### HOW TO COMPLETE THIS TASK
Type the entries out again exactly as they read, but leave every picture behind.

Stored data
---+---
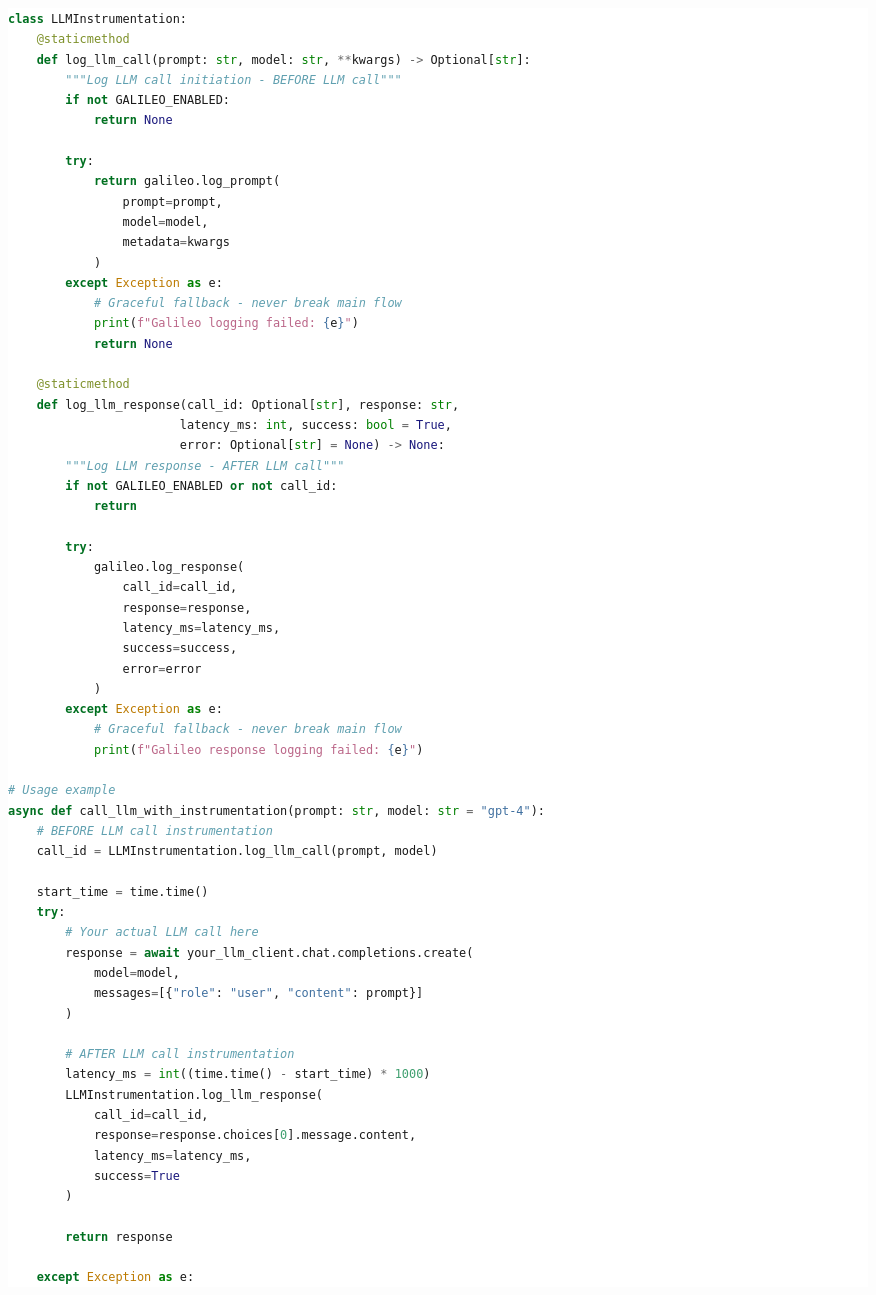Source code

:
 ```python
class LLMInstrumentation:
    @staticmethod
    def log_llm_call(prompt: str, model: str, **kwargs) -> Optional[str]:
        """Log LLM call initiation - BEFORE LLM call"""
        if not GALILEO_ENABLED:
            return None
        
        try:
            return galileo.log_prompt(
                prompt=prompt,
                model=model,
                metadata=kwargs
            )
        except Exception as e:
            # Graceful fallback - never break main flow
            print(f"Galileo logging failed: {e}")
            return None
    
    @staticmethod
    def log_llm_response(call_id: Optional[str], response: str, 
                        latency_ms: int, success: bool = True, 
                        error: Optional[str] = None) -> None:
        """Log LLM response - AFTER LLM call"""
        if not GALILEO_ENABLED or not call_id:
            return
        
        try:
            galileo.log_response(
                call_id=call_id,
                response=response,
                latency_ms=latency_ms,
                success=success,
                error=error
            )
        except Exception as e:
            # Graceful fallback - never break main flow
            print(f"Galileo response logging failed: {e}")

# Usage example
async def call_llm_with_instrumentation(prompt: str, model: str = "gpt-4"):
    # BEFORE LLM call instrumentation
    call_id = LLMInstrumentation.log_llm_call(prompt, model)
    
    start_time = time.time()
    try:
        # Your actual LLM call here
        response = await your_llm_client.chat.completions.create(
            model=model,
            messages=[{"role": "user", "content": prompt}]
        )
        
        # AFTER LLM call instrumentation
        latency_ms = int((time.time() - start_time) * 1000)
        LLMInstrumentation.log_llm_response(
            call_id=call_id,
            response=response.choices[0].message.content,
            latency_ms=latency_ms,
            success=True
        )
        
        return response
        
    except Exception as e:
```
---+---
### YOUR SOLUTION
Source code

:
 ```python
class LLMInstrumentation:
    @staticmethod
    def log_llm_call(prompt: str, model: str, **kwargs) -> Optional[str]:
        """Log LLM call initiation - BEFORE LLM call"""
        if not GALILEO_ENABLED:
            return None
        
        try:
            return galileo.log_prompt(
                prompt=prompt,
                model=model,
                metadata=kwargs
            )
        except Exception as e:
            # Graceful fallback - never break main flow
            print(f"Galileo logging failed: {e}")
            return None
    
    @staticmethod
    def log_llm_response(call_id: Optional[str], response: str, 
                        latency_ms: int, success: bool = True, 
                        error: Optional[str] = None) -> None:
        """Log LLM response - AFTER LLM call"""
        if not GALILEO_ENABLED or not call_id:
            return
        
        try:
            galileo.log_response(
                call_id=call_id,
                response=response,
                latency_ms=latency_ms,
                success=success,
                error=error
            )
        except Exception as e:
            # Graceful fallback - never break main flow
            print(f"Galileo response logging failed: {e}")

# Usage example
async def call_llm_with_instrumentation(prompt: str, model: str = "gpt-4"):
    # BEFORE LLM call instrumentation
    call_id = LLMInstrumentation.log_llm_call(prompt, model)
    
    start_time = time.time()
    try:
        # Your actual LLM call here
        response = await your_llm_client.chat.completions.create(
            model=model,
            messages=[{"role": "user", "content": prompt}]
        )
        
        # AFTER LLM call instrumentation
        latency_ms = int((time.time() - start_time) * 1000)
        LLMInstrumentation.log_llm_response(
            call_id=call_id,
            response=response.choices[0].message.content,
            latency_ms=latency_ms,
            success=True
        )
        
        return response
        
    except Exception as e:
```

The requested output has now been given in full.